Random Variables and Distribution Workshop
Retrieval Prompts
- Define a random variable without using the phrase "random number."
- State what a PMF describes.
- State what a CDF describes.
- List the signature stories for binomial, hypergeometric, geometric, and Poisson models.
Compare and Distinguish
Separate these pairs clearly:
- event versus random variable
- PMF versus CDF
- binomial versus hypergeometric
- geometric versus binomial
Common Mistake Check
For each statement, identify the error:
- "A random variable is just the event written with a capital letter."

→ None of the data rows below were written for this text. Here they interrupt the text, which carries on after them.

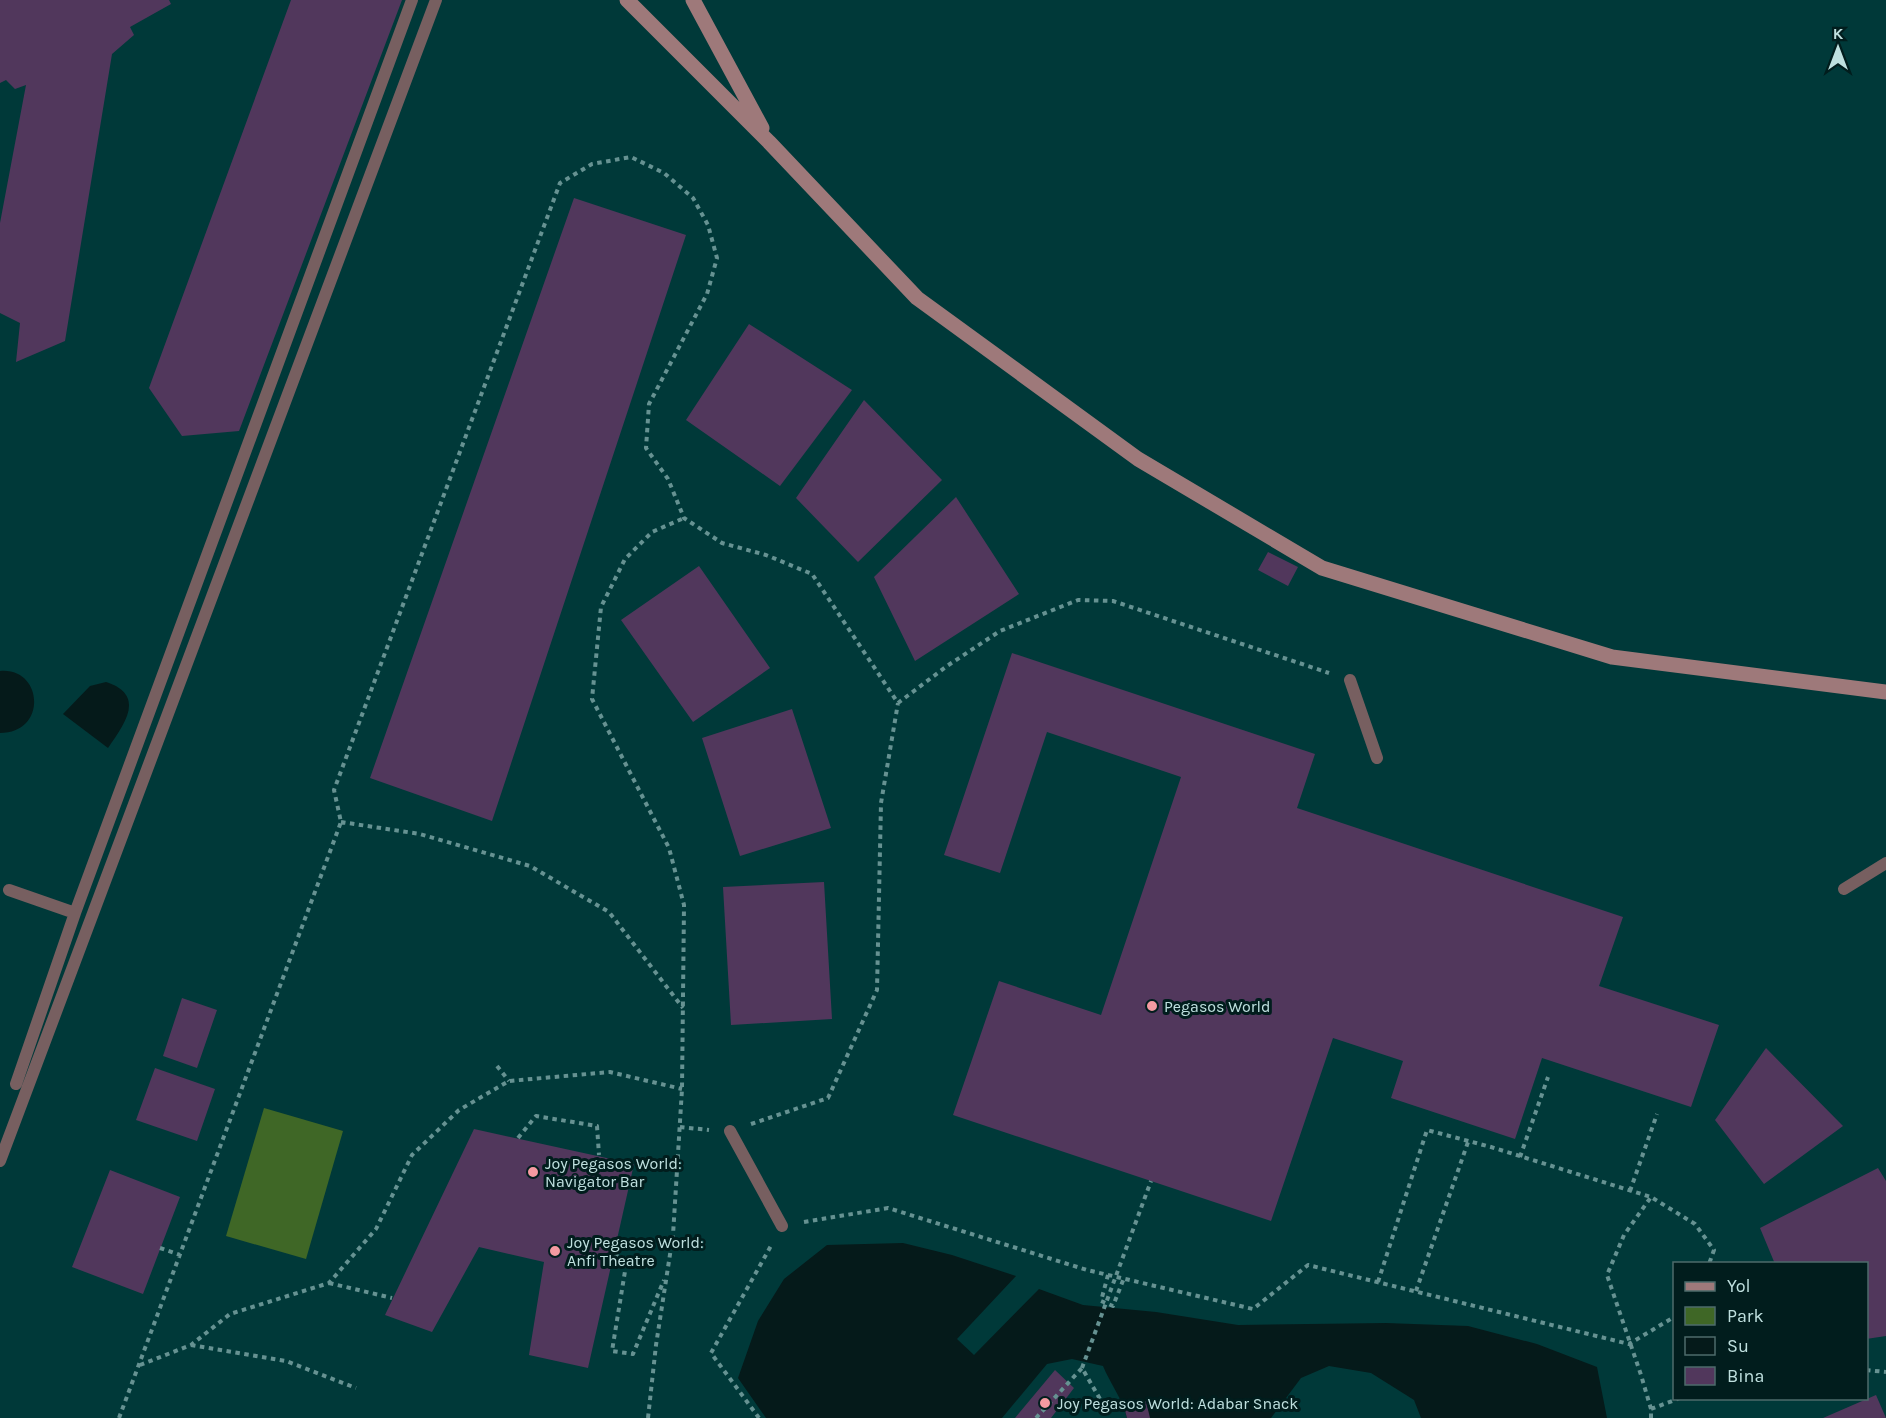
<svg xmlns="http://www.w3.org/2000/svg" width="1886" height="1418" font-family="Karla,sans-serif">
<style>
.green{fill:#3f6726}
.water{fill:#051a1a}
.building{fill:#51375c}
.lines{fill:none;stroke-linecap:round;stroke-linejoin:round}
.path{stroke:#669292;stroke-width:4;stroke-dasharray:4.5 4.5;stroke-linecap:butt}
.lane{stroke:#775f60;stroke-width:12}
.secondary{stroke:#9e797a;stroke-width:15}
.path-bridge{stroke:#669292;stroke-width:4;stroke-dasharray:4.5 4.5;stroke-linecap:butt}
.poi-dot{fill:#f49aa1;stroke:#011d1d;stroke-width:2}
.labels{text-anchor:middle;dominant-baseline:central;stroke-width:6;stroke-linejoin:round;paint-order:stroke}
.poi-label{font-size:16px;fill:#bfe0df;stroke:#011d1d;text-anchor:start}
</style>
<rect width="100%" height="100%" fill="#003939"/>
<path class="green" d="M264,1108L343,1131L306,1259L226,1236Z"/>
<path class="water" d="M0,671C43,667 48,733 0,733Z
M106,682C147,695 124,725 108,748L63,714L90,686Z
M903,1243L952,1255L1016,1276L957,1339L974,1355L1039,1289L1083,1305L1156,1312L1238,1325L1386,1323L1468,1326L1537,1344L1597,1367L1607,1418H1421L1414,1400L1371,1373L1329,1366L1301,1378L1271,1418H1127C1123,1400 1110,1383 1103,1366L1072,1359L1047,1364L1002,1418H766L738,1378L758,1321L784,1279L827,1245Z"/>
<path class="building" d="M0,0H169L171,4L130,27L134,35L112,54L65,341L16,362L20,323L0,313V223L26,85L15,89L6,80L0,83Z
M291,0H402L239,431L182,436L149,388Z
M574,198L686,235L492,821L370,778Z
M749,324L852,390L780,486L686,420Z
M864,400L942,480L858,562L796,498Z
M956,497L1019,594L915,661L874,577Z
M1268,552L1298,567L1288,586L1258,570Z
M699,566L770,668L693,722L621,620Z
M1012,653L1315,754L1297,808L1623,917L1599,986L1719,1025L1691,1107L1542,1058L1515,1139L1391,1098L1403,1061L1333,1038L1271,1221L953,1115L999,981L1101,1015L1181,777L1047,732L1000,873L944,855Z
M792,709L831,828L740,856L702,738Z
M824,882L832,1019L731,1025L723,887Z
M182,998L217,1010L197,1068L163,1056Z
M1766,1048L1843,1126L1764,1184L1715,1120Z
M155,1068L215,1089L197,1141L136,1120Z
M474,1129L634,1164L588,1368L529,1355L544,1262L479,1247L432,1332L385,1315Z
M1878,1168L1886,1181V1336L1866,1339V1264H1775L1760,1228Z
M110,1170L180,1197L143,1294L72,1267Z
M1055,1370L1074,1388L1051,1418H1015Z
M1876,1395L1886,1418H1823Z
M1146,1401L1150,1418H1127L1124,1407Z"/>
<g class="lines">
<path class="path" d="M341,822L420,834L530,866L609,912L683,1008
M497,1066L509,1081
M751,1124L828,1098L877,990L881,803L898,703
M680,1127L709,1130
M518,1138L536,1116L597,1126L599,1155
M1520,1157L1548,1077
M1630,1191L1657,1114
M804,1222L888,1208L1087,1270L1253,1309L1308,1265L1629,1344L1674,1317
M160,1248L180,1255
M614,1255L627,1259L612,1351L633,1354L664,1280
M1108,1275L1101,1301L1113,1306L1124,1278
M1378,1282L1427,1130L1491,1147L1651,1197L1695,1224L1714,1250L1709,1264
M329,1283L392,1298
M1416,1291L1468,1142
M191,1345L286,1361L356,1388
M140,1365L191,1345L230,1314L329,1283L376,1229L412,1155L459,1110L509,1081L610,1072L682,1089
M1866,1370L1886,1372
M1651,1409L1680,1398
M119,1418L341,822L334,790L560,183L592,164L631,157L664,173L693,198L708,225L717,258L707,294L649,404L646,448L668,479L684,518L722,543L766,555L812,574L898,703L947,666L1000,631L1078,600L1113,601L1329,673
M648,1418L656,1345L673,1235L682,1089L684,905L669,848L592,699L601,607L625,559L652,532L684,518
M759,1418L711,1353L772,1244
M1036,1418L1082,1368L1111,1418
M1651,1418V1409L1641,1375L1607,1275L1624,1235L1651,1197"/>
<path class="lane" d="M1350,680L1377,758
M1844,889L1886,863
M9,890L75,913L16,1084
M75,913L412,0
M730,1131L782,1226
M0,1161L436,0"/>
<path class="secondary" d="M627,0L769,142L917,298L1138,459L1322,568L1612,657L1886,692
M693,0L762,128"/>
<path class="path-bridge" d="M1082,1368L1151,1181"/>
</g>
<g class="poi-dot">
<circle cx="1152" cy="1006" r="6"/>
<circle cx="533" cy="1172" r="6"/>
<circle cx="555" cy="1251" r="6"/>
<circle cx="1045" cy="1403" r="6"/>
</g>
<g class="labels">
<g class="poi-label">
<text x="1164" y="1006">Pegasos World</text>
<text x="545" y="1163">Joy Pegasos World:<tspan x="545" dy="18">Navigator Bar</tspan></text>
<text x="567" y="1242">Joy Pegasos World:<tspan x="567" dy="18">Anfi Theatre</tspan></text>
<text x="1057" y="1403">Joy Pegasos World: Adabar Snack</text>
</g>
</g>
<rect x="1673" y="1262" width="195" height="138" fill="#011d1d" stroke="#4d6b6b" stroke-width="1.5"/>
<rect x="1685" y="1282" width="30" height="9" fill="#9e797a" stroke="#4d6b6b" stroke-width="1.5"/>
<text x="1727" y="1292" font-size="18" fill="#bfe0df">Yol</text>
<rect x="1685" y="1307" width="30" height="18" fill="#3f6726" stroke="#4d6b6b" stroke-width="1.5"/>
<text x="1727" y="1322" font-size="18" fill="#bfe0df">Park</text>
<rect x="1685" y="1337" width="30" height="18" fill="#051a1a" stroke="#4d6b6b" stroke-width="1.5"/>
<text x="1727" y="1352" font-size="18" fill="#bfe0df">Su</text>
<rect x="1685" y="1367" width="30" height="18" fill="#51375c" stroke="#4d6b6b" stroke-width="1.5"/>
<text x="1727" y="1382" font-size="18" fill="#bfe0df">Bina</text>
<g transform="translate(1838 48)" stroke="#011d1d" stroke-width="4.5" paint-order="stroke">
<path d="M0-4.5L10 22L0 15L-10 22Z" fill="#bfe0df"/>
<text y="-9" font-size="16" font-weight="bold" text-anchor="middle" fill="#bfe0df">K</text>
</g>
</svg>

- "Sampling without replacement from a finite deck is binomial because there are only two outcomes."
- "
P(X <= 3)is the same thing asP(X = 3)if the support is discrete." - "The Poisson model is correct whenever the answer is a count."
Mini Application
For each scenario:
- define a useful random variable
- choose a plausible distribution family or explain why none of the core families fit directly
- identify whether PMF or CDF language is more natural
Scenarios:
- number of defects in a sample of 12 parts drawn from a lot with known defect count
- number of successful logins among 30 independent attempts
- number of requests until the first timeout
- number of support tickets arriving in one hour
Evidence Check
This page is complete only if your variable definitions and model choices are justified in words, not just named.